• WHAT TO WORK ON: Every line of the records that holds the word "нефть" should be copied.

• EXERCISE INPUT:
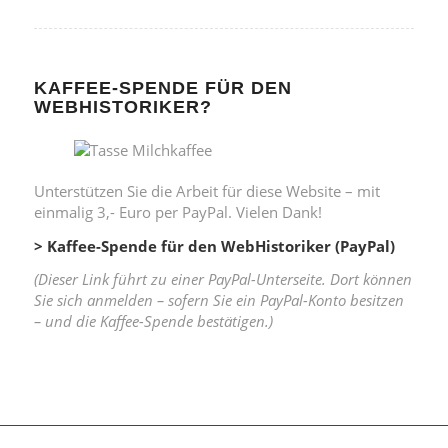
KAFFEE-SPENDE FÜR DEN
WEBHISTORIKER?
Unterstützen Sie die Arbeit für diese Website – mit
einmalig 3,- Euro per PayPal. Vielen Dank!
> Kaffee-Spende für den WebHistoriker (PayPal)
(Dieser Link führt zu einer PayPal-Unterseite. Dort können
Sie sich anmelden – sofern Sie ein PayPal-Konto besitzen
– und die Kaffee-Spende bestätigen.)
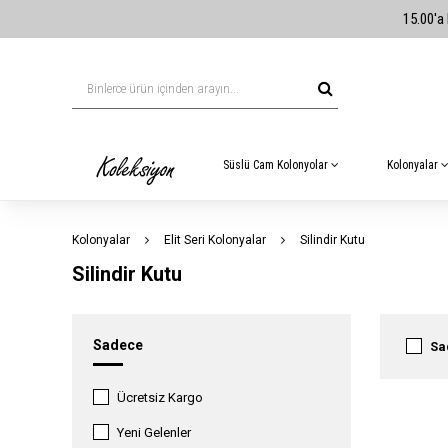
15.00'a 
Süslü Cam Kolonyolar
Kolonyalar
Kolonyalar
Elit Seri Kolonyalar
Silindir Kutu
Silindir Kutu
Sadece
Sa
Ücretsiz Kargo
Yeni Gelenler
...
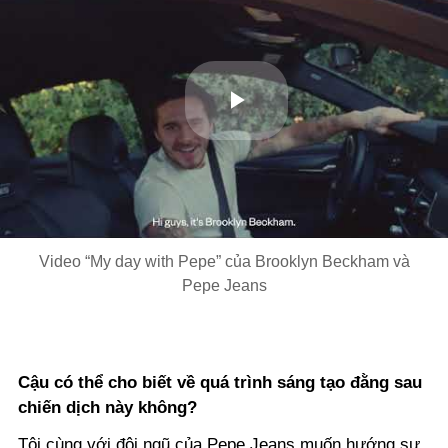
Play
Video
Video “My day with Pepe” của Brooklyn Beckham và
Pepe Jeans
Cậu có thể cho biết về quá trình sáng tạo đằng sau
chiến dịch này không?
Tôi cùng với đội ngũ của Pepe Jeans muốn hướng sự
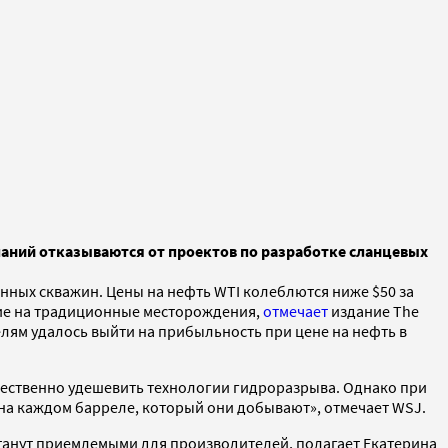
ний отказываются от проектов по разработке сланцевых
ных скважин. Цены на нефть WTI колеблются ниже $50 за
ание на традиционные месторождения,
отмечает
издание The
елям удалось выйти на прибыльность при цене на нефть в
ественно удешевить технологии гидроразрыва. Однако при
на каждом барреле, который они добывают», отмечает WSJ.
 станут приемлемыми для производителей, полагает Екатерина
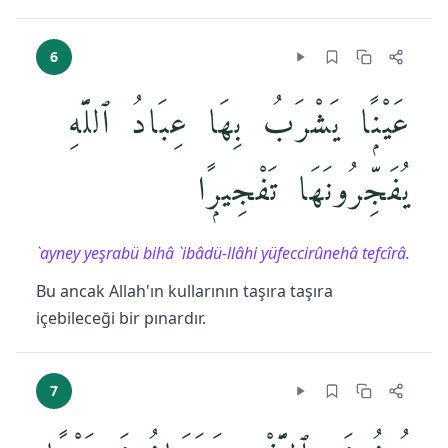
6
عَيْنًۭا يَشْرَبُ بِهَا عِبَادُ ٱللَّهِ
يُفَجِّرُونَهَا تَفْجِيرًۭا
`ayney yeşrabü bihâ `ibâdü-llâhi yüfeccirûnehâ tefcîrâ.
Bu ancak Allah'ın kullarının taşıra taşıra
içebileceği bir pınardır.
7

• RESPONSE TO THE TASK:
ных скважин. Цены на нефть WTI колеблются ниже $50 за
елям удалось выйти на прибыльность при цене на нефть в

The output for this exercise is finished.